With a pointer to the parent, we can leverage the fact that the root of the tree is the only node without a parent, and use the following approach:
```
Start at the root node, and do the following until our current node is nil:
    - If there's a left and we just came from the parent, go left.
    - If there's no left or we just came from the left:
        - print this node's value.
        - If there is a right, go right
    - If we just came from the right or there is no right:
    - Otherwise Go to the parent
 ```

In [16]:
"""
      0
    /    \
   1      2
  / \    / \ 
 3   4  5   6 
"""

def inorder_traversal(root):
    current = root
    past = None
    while current:
        # Go left if we just came from the parent and a left child exists.
        if (past == current.parent) and current.left:
            past = current
            current = current.left
            continue
        # Print the current node's value if we just came from the left or can't go left.
        if (past == current.left) or (not current.left):
            print(current.val, end=" ")
        # Go right if we just came from the left and can go right.
        if (past == current.left) and current.right:
            past = current
            current = current.right
            continue
        # Otherwise return to the parent 
        past = current
        current = current.parent
inorder_traversal(root)

3 1 4 0 5 2 6 

### Searching

#### Running Time
`O(log(n))` for a BST of n nodes (`O(n)` for a binary tree). A BST search exploits the binary search property and excludes half of a node's subtree at each step, whereas a regular binary tree has no ordering so a regular traversal must be used. As with traversals, searches can be implemented recursively or iteratively, using a node class or array.

#### key
Find a specific key in the tree if it exists.

In [17]:
"""
      5
    /   \
   3     7 
  / \   / \
 1   4 6   8
"""

bst_dict = {val: TreeNode(val) for val in range(1,9)}
bst_dict[5].left = bst_dict[3]
bst_dict[5].right = bst_dict[7]
bst_dict[3].left = bst_dict[1]
bst_dict[3].right = bst_dict[4]
bst_dict[7].left = bst_dict[6]
bst_dict[7].right = bst_dict[8]
bst_root = bst_dict[5]

def bst_search(node: TreeNode, key: int):
    if not node:
        return False
    if node.val == key:
        return True
    if node.val > key:
        return bst_search(node.left, key)
    else:
        return bst_search(node.right, key)
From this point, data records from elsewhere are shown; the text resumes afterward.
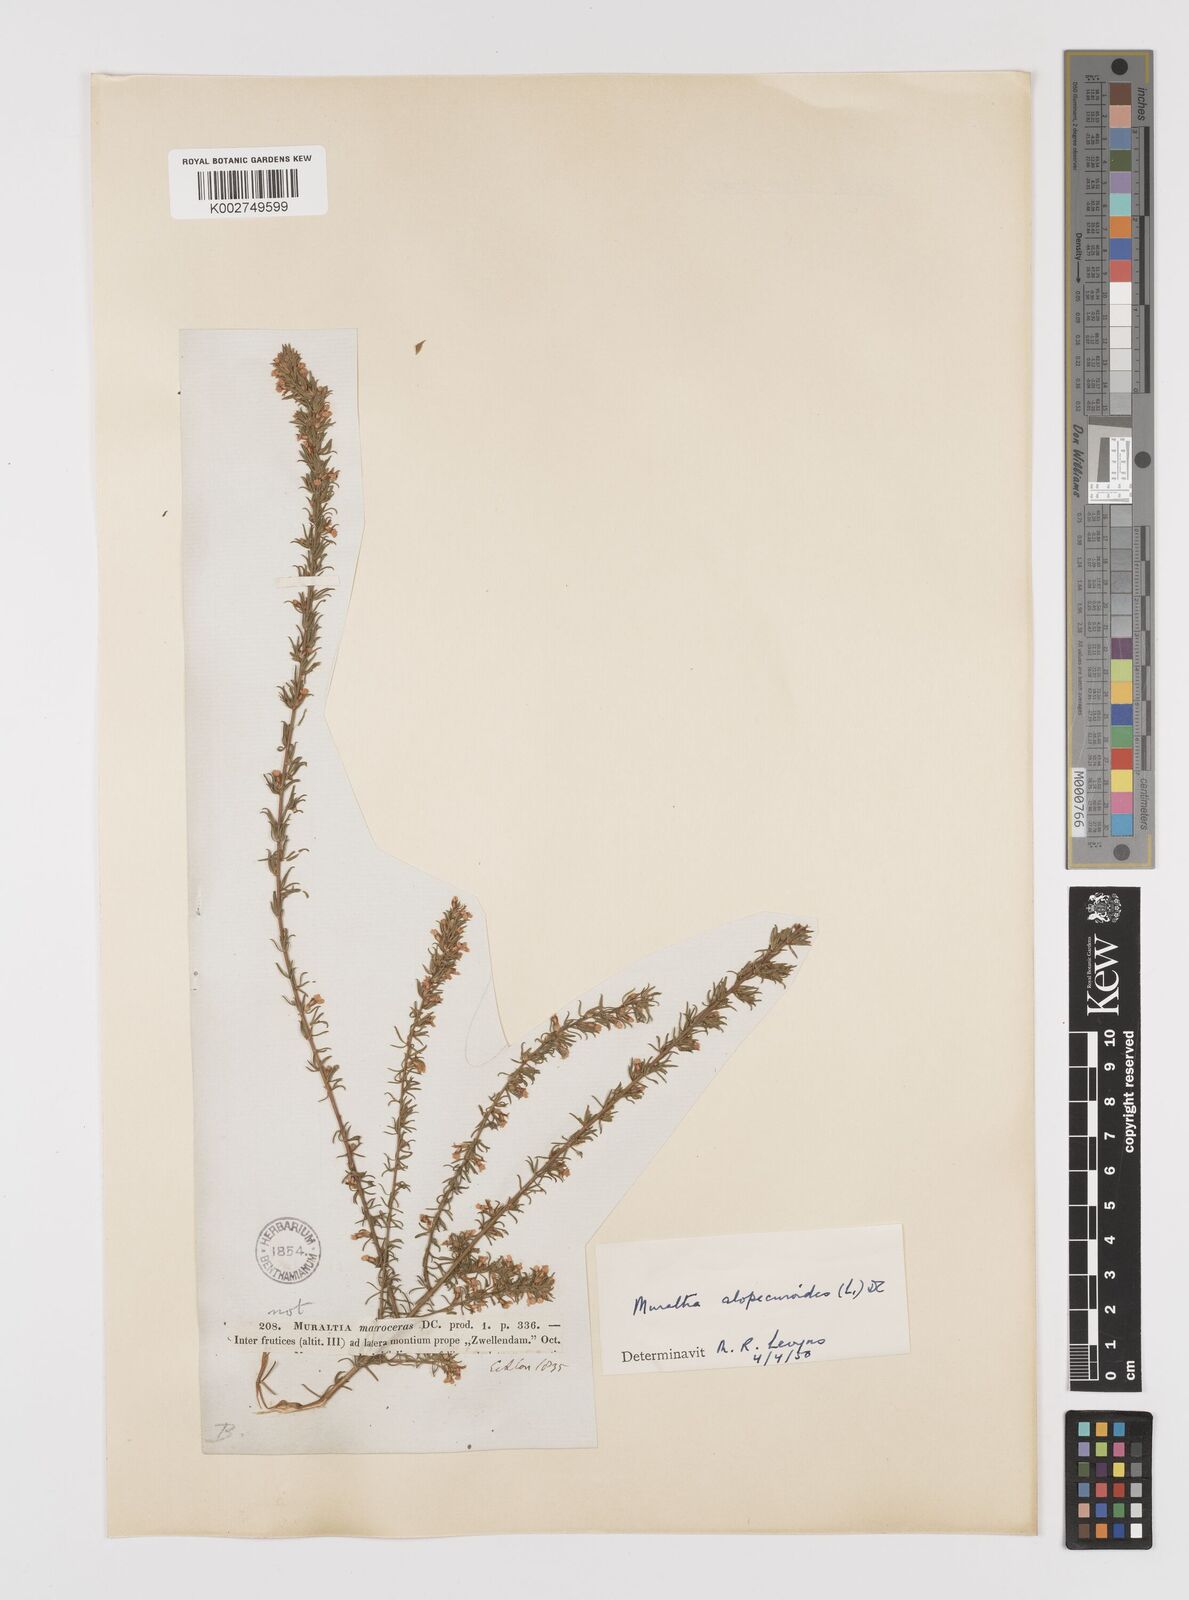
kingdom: Plantae
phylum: Tracheophyta
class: Magnoliopsida
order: Fabales
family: Polygalaceae
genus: Muraltia
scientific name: Muraltia alopecuroides
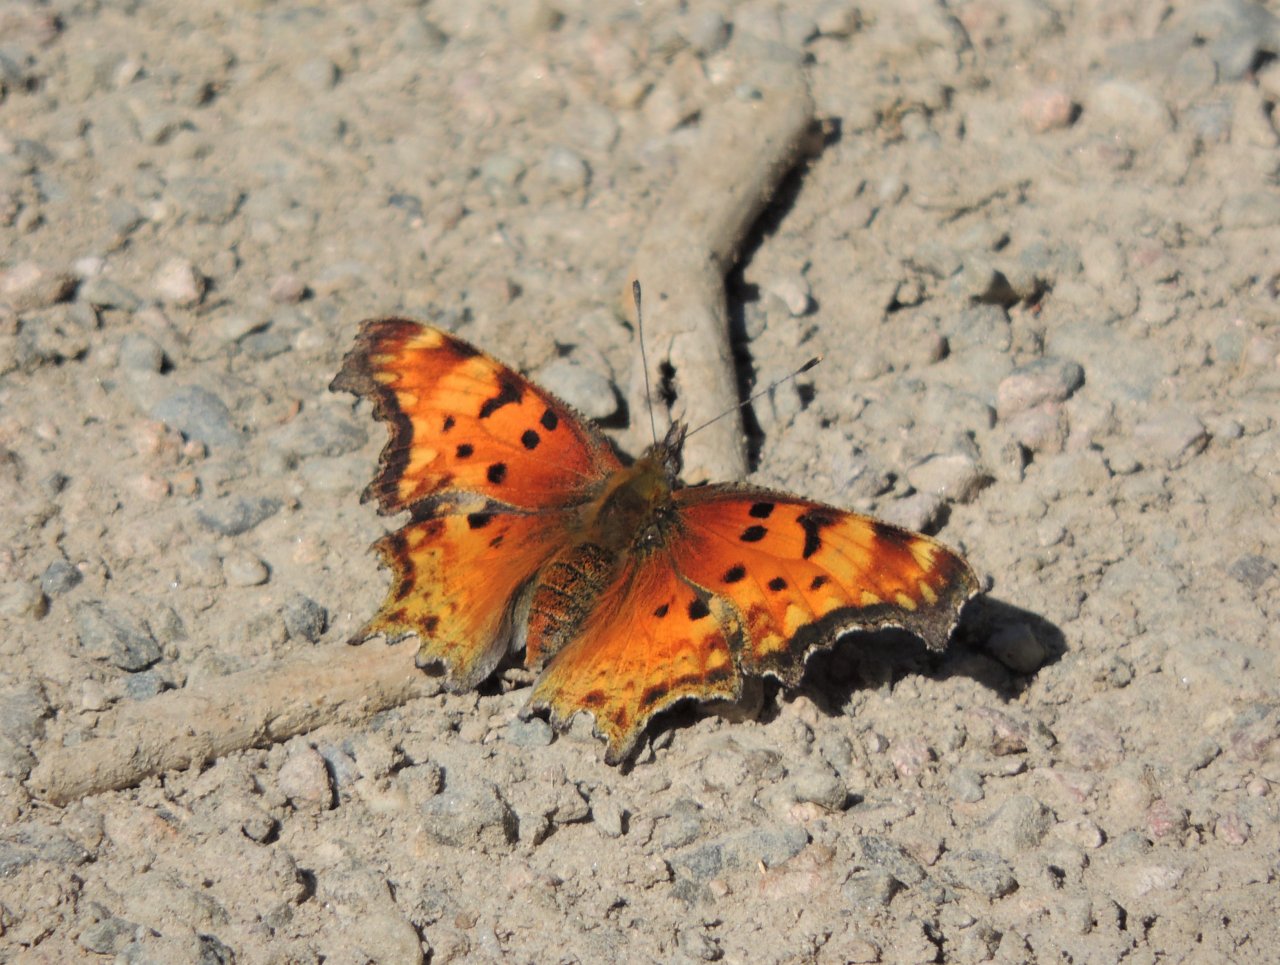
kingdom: Animalia
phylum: Arthropoda
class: Insecta
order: Lepidoptera
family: Nymphalidae
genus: Polygonia
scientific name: Polygonia gracilis
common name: Hoary Comma
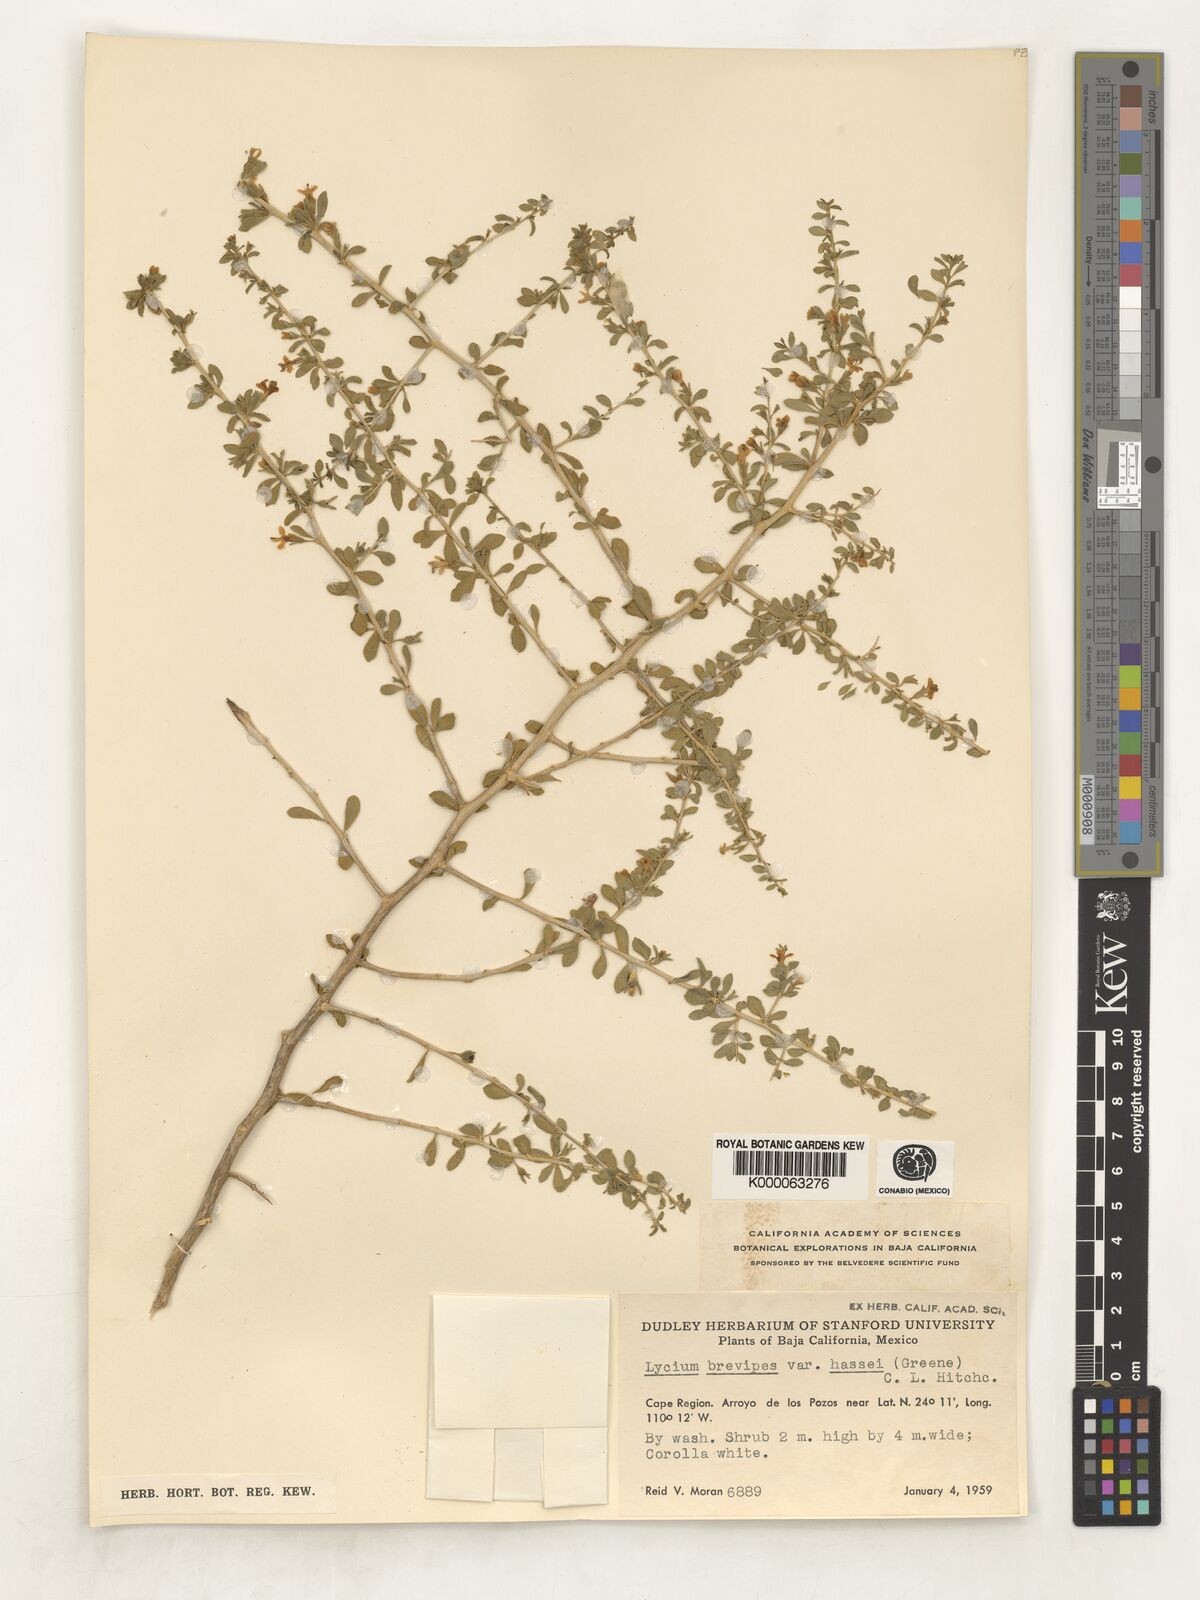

assert bst_search(bst_root, 3) 
assert not bst_search(bst_root, 42)

bst_arr = [5,3,7,1,4,6,8]

def bst_search(tree: List[int], i: int, key: int):
    if not tree or i >= len(tree):
        return False
    if tree[i] == key:
        return True
    if tree[i] > key:
        return bst_search(tree, 2*i+1, key)
    else:
        return bst_search(tree, 2*i+2, key)

assert bst_search(bst_arr, 0, 3) 
assert not bst_search(bst_arr, 0, 42)

#### min/max
Find the minimum or maximum value in the tree, by following the left or right child pointers from the root, respectively.

In [24]:
def bst_min(node):
    if not node:
        return
    if not node.left:
        return node.val
    return bst_min(node.left)

print(bst_min(bst_root))

def bst_max(node):
    if not node:
        return
    if not node.right:
        return node.val
    return bst_max(node.right)

print(bst_max(bst_root))

1
8


#### predecessor / successor
For a given node `n` in the tree, find elelment `m` in the tree that immediately follows `n` in an in-order traversal (if such element exists).
- If `n` has a right child, `bst_min(n.right)`; the minimal element of the right subtree is the successor.
- If `n` has no right child, search upwards until we reach a node `l` who is the left of child of its parent; `l.parent` is the successor.

### Insertion

- Insertion into a binary tree can be done in O(1) time with an array or log(n) time with TreeNode, since there's no order. 
- BST insertion takes log(n) time so that the ordering can be preserved.